And, like the global warming/human induced or exacerbated climate change it is a magnet for deniers who'd rather cling to their "fix" (despite the limits it places on their enjoyment of life).

When a scientific controversy opens, like, "this much is really bad" Vs "no, it's more like this much", the denier will leap in and say.. "see, nobody knows. What, me worry?". 

That's like the child who doesn't want to believe sugar might harm  teeth (ah, bot 'how much') or that no-one "needs" to, exercise...

In this case it's the homes, lives, cultures and futures of people that are NOW at stake. Stopping ice melt is too late for them. They know their homeland is awash because it's friggin' awash! They need help now. And their situation is the evidence that it's happening.

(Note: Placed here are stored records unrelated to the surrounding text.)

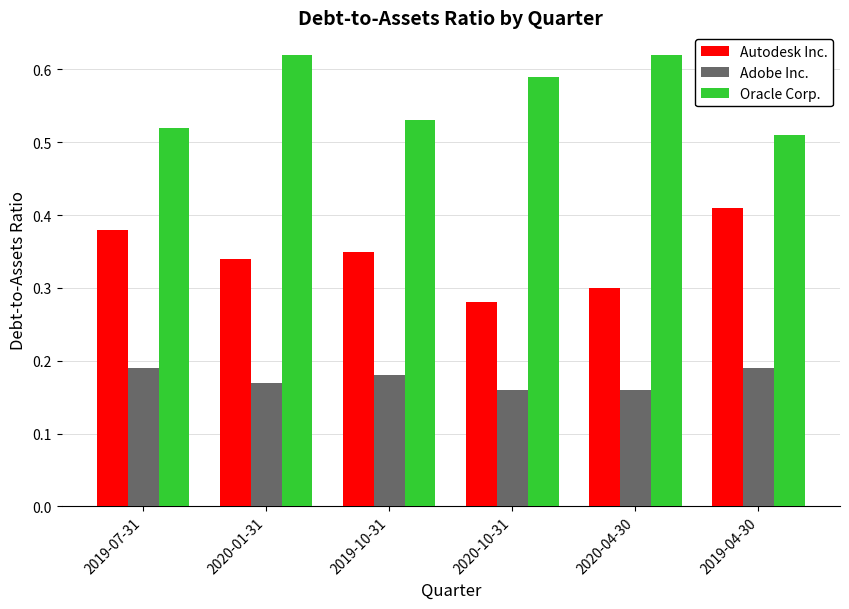

Which series has the widest spread of values?

Autodesk Inc.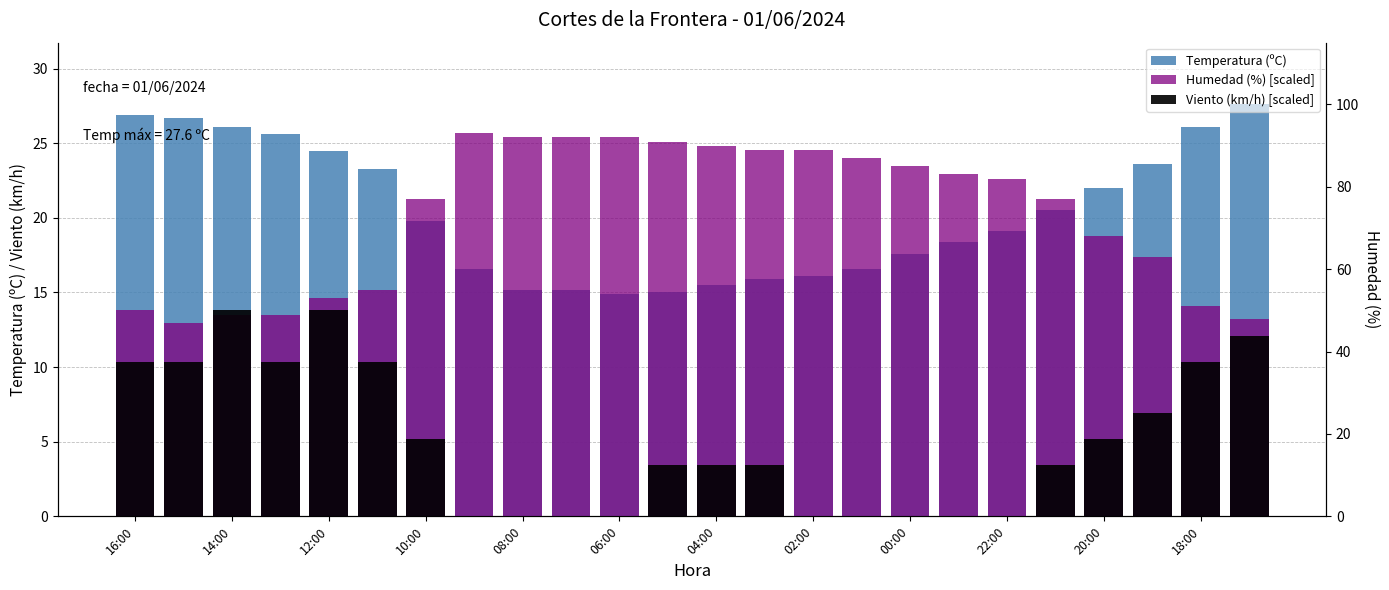

Reading left to right, list all the values displayed in this chart.

Temperatura (ºC): 26.9	26.7	26.1	25.6	24.5	23.3	19.8	16.6	15.2	15.2	14.9	15.0	15.5	15.9	16.1	16.6	17.6	18.4	19.1	20.5	22.0	23.6	26.1	27.6
Humedad (%) [scaled]: 13.8	13.0	13.5	13.5	14.6	15.2	21.3	25.7	25.4	25.4	25.4	25.1	24.8	24.6	24.6	24.0	23.5	22.9	22.6	21.3	18.8	17.4	14.1	13.2
Viento (km/h) [scaled]: 10.4	10.4	13.8	10.4	13.8	10.4	5.2	0.0	0.0	0.0	0.0	3.5	3.5	3.5	0.0	0.0	0.0	0.0	0.0	3.5	5.2	6.9	10.4	12.1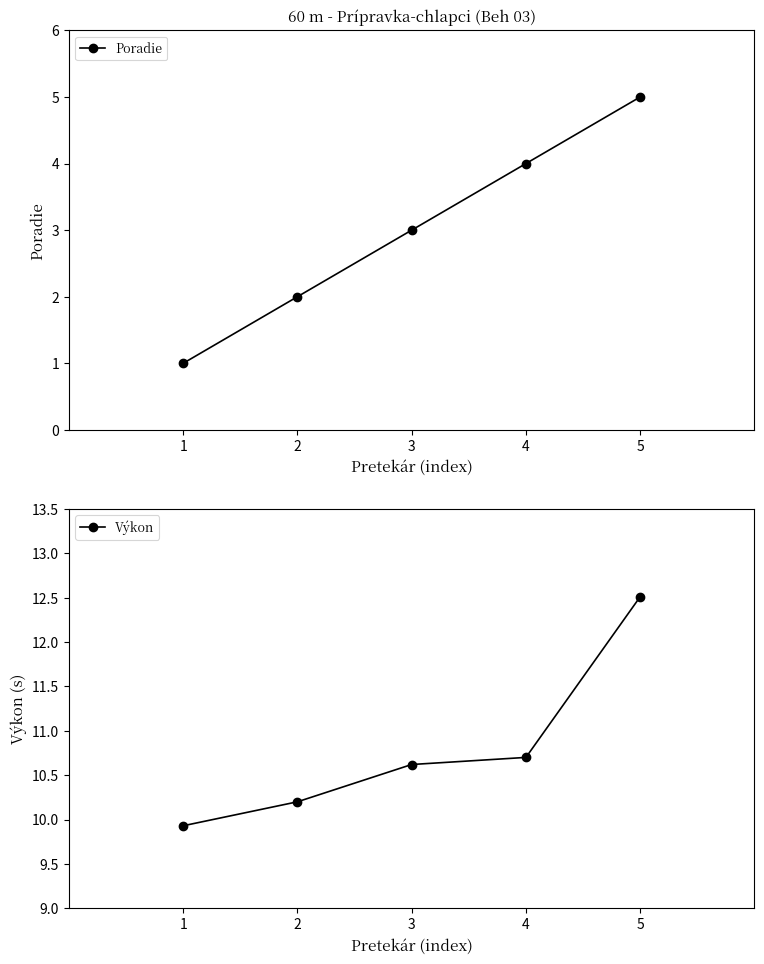

Is this an area chart (filled region under the line)?

No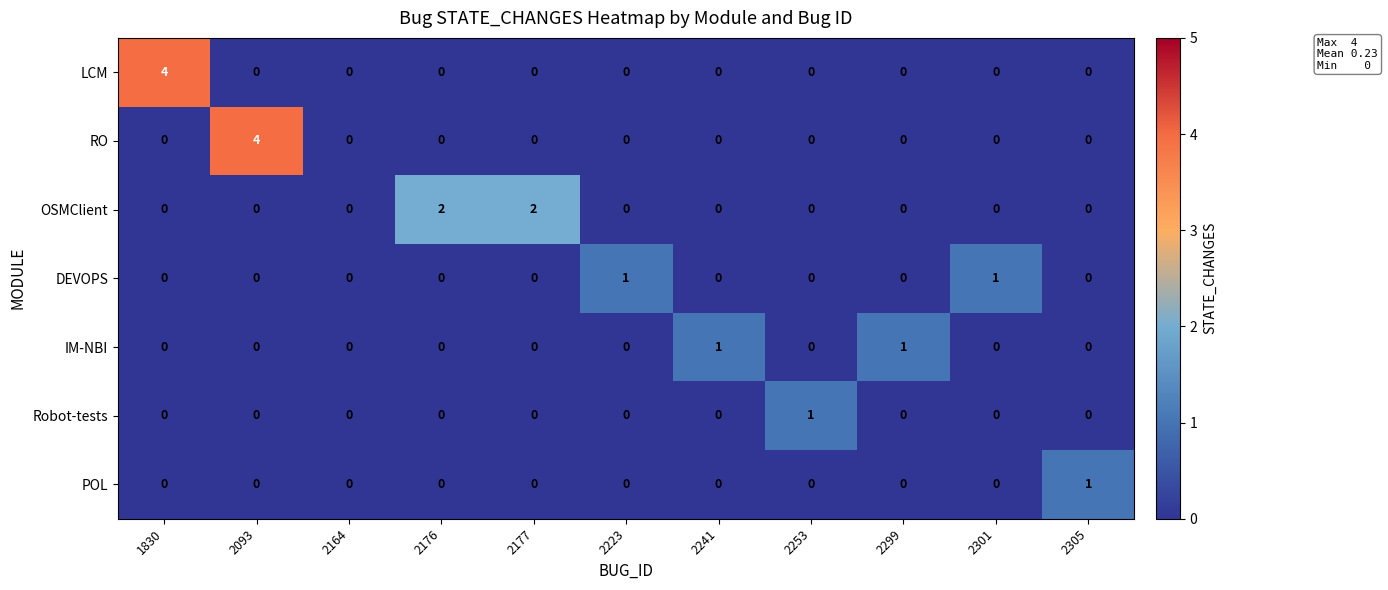

Is it true that POL equals 0 at 2253?

True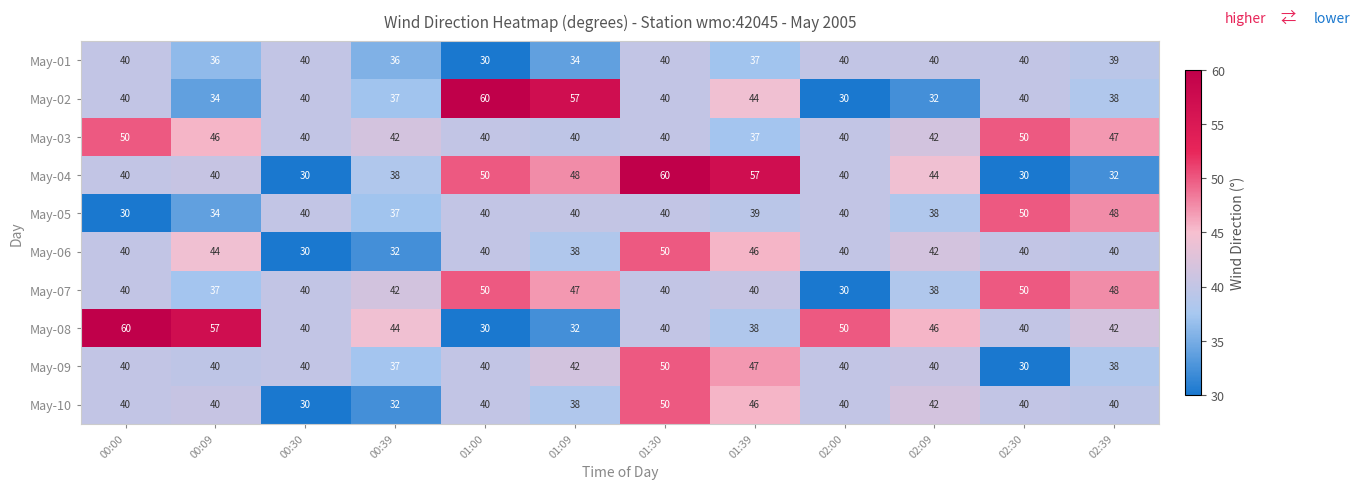

True or false: May-07 has a value of 50 at 02:30.

True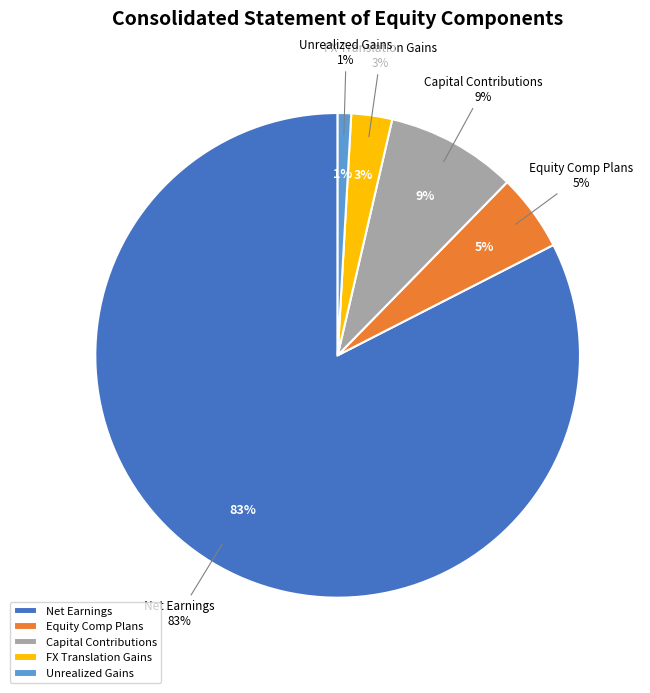

Is it true that Effect of equity compensation plans is 1% of the pie?

False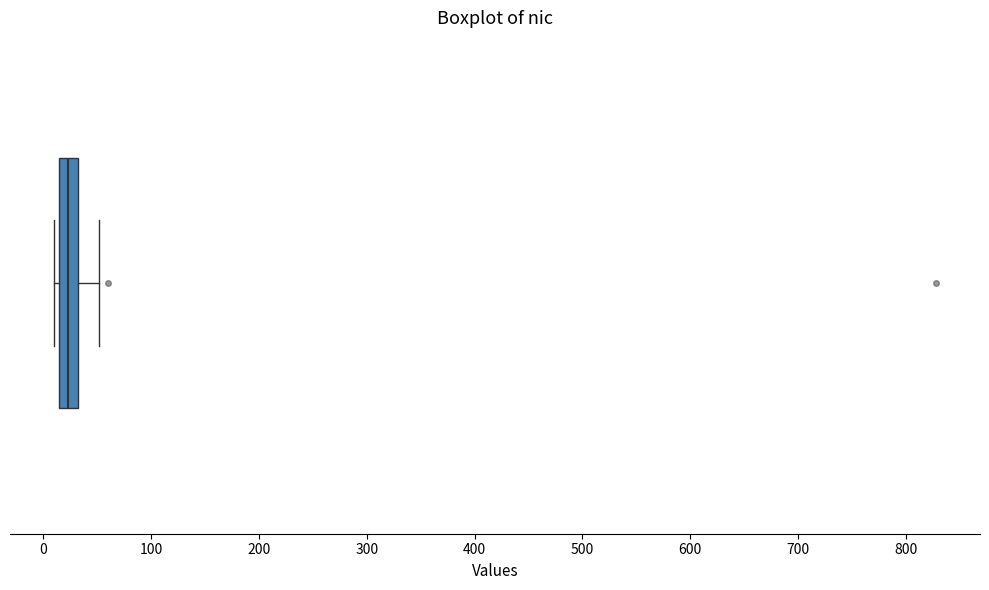

Where does the right whisker of the box end on the x-axis? The values are not printed on the chart, so give them approximately, as read against the axis.

50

The issue is topical because, unless we wean ourselves of hyper-consumerism, it's going to happen to a lot more people, including low-lying cities in the more temperate climates for whom coral growth offers no hope of protection. It's a problem that will reach us all, one way or another, unless we see we all live on the same world and that in a few millennia we, as a species, are seriously damaging the result of 3.8 billion years of life's slow emergence and evolution on this planet. We've gone critical as a species. Something will shut us down (call it determined self-destruction) if we don't start pulling in a few horns fairly soon.